THE RECORDS:

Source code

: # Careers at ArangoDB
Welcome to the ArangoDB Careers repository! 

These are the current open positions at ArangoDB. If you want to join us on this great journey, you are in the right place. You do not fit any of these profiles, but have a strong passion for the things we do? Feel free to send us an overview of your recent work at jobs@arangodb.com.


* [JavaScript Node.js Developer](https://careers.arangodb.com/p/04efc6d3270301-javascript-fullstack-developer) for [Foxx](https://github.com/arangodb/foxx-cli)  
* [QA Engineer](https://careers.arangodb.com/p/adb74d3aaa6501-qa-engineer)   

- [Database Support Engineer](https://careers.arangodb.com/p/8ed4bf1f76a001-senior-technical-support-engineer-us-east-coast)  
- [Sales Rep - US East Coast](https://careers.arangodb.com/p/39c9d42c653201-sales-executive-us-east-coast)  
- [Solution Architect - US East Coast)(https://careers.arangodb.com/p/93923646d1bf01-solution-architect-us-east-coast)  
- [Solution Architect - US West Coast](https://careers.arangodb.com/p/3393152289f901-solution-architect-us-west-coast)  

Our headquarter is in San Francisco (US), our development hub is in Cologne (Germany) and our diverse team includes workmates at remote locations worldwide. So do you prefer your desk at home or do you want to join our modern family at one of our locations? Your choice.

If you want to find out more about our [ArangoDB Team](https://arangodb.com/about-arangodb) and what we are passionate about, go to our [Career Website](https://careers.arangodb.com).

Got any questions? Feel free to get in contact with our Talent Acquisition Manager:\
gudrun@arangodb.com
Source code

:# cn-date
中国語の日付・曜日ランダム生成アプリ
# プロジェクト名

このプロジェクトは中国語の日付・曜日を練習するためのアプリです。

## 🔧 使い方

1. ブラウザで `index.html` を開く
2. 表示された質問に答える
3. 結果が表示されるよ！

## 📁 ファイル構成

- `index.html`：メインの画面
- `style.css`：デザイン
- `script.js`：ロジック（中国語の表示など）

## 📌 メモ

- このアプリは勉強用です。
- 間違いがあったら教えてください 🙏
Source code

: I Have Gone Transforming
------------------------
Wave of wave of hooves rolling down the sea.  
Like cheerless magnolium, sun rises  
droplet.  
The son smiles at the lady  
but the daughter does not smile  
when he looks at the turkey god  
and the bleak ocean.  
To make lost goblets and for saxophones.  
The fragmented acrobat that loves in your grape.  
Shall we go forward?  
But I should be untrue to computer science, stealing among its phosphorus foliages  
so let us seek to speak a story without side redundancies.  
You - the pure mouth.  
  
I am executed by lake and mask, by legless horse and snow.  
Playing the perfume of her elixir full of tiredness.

WHAT YOU HAVE TO DO: Among the records, find the lines that contain "Solution" and copy each of them.

EXPECTED ANSWER:
- [Solution Architect - US East Coast)(https://careers.arangodb.com/p/93923646d1bf01-solution-architect-us-east-coast)  
- [Solution Architect - US West Coast](https://careers.arangodb.com/p/3393152289f901-solution-architect-us-west-coast)  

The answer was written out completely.